## WHAT TO WORK ON
Only the lines below from the one with "Table 6. Changes" through the one with "Figure 1. Cured network structure of modified" are to be written out, exactly and without any images.

## DATA SHOWN
###

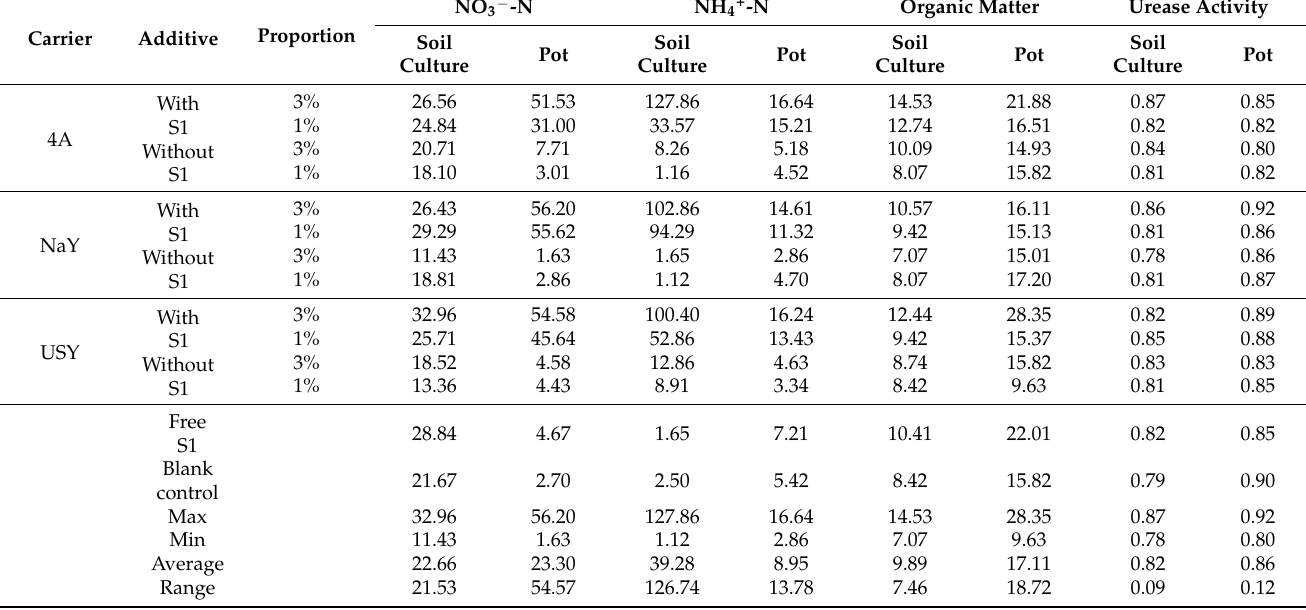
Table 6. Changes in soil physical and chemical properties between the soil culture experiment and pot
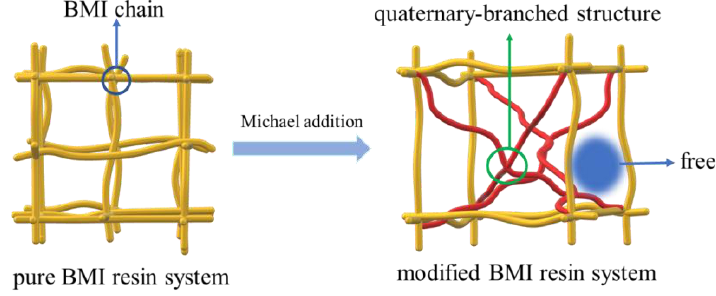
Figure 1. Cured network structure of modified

###

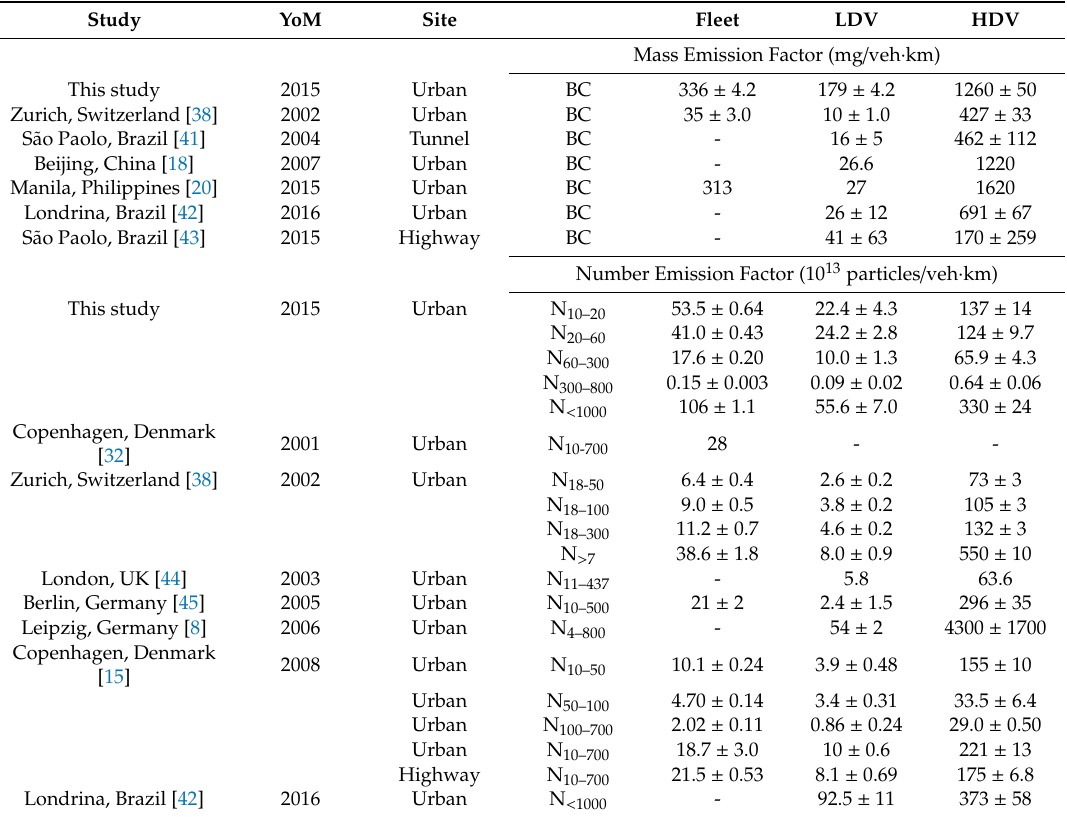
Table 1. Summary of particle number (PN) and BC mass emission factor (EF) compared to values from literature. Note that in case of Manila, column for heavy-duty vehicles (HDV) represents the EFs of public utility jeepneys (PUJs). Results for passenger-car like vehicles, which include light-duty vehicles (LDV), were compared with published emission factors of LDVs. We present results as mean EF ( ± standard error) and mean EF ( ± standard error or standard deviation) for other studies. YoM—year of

###

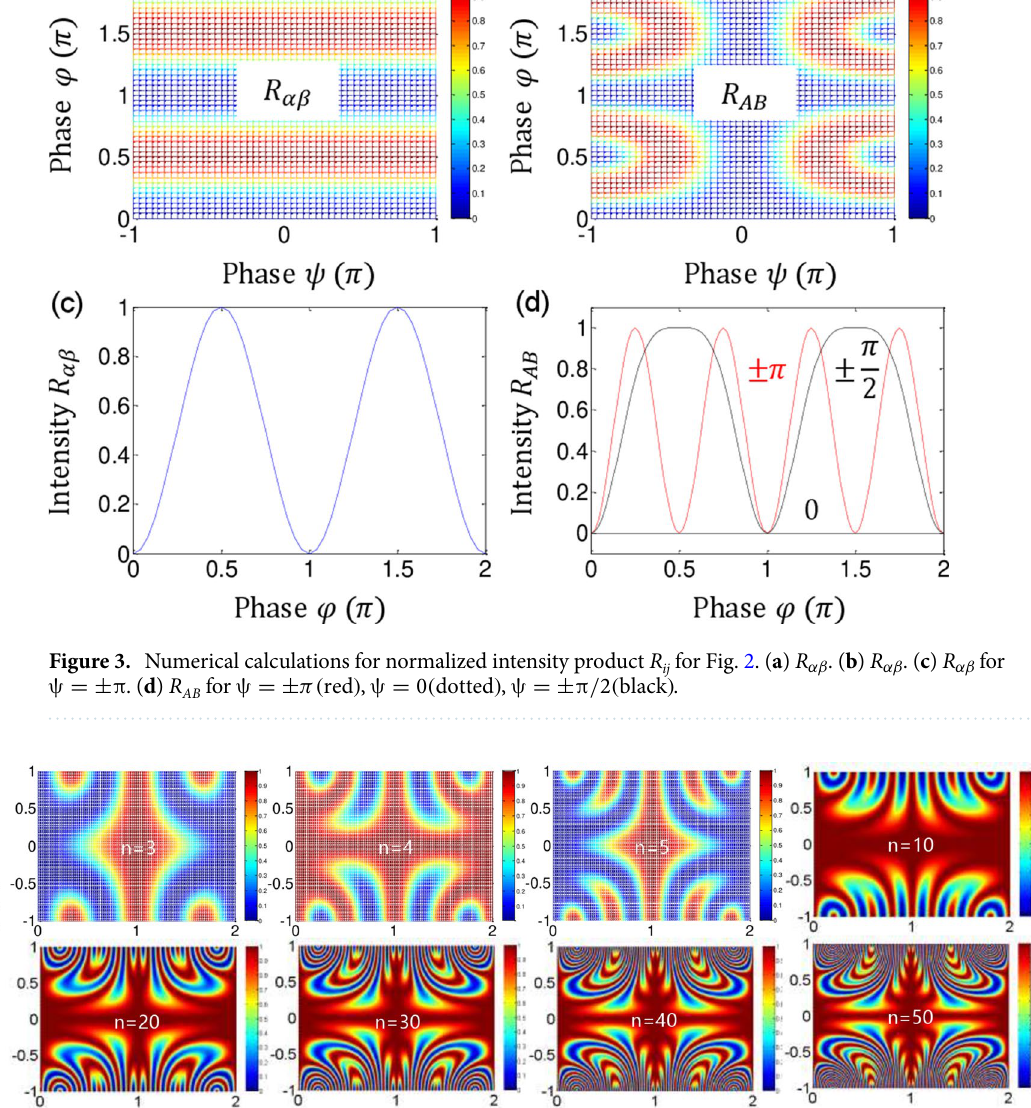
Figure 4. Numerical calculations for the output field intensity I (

###

## WRITTEN SOLUTION
Table 6. Changes in soil physical and chemical properties between the soil culture experiment and pot
Figure 1. Cured network structure of modified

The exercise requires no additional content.